*Problem to solve*. Turn the listing below into a numbered list, starting with the line that contains "Read the Criminal" and running through the line that contains "Cash from Financing Activity +", both included. Leave out blank lines.
──────── Material shown
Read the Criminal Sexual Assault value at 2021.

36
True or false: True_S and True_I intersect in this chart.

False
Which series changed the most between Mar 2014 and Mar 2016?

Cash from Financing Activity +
────────────────
──────── Material shown
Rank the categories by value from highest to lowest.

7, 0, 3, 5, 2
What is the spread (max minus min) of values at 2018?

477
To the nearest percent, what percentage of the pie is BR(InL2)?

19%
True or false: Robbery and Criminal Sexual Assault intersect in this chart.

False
────────────────
*Answer area*.
1. Read the Criminal Sexual Assault value at 2021.
2. 36
3. True or false: True_S and True_I intersect in this chart.
4. False
5. Which series changed the most between Mar 2014 and Mar 2016?
6. Cash from Financing Activity +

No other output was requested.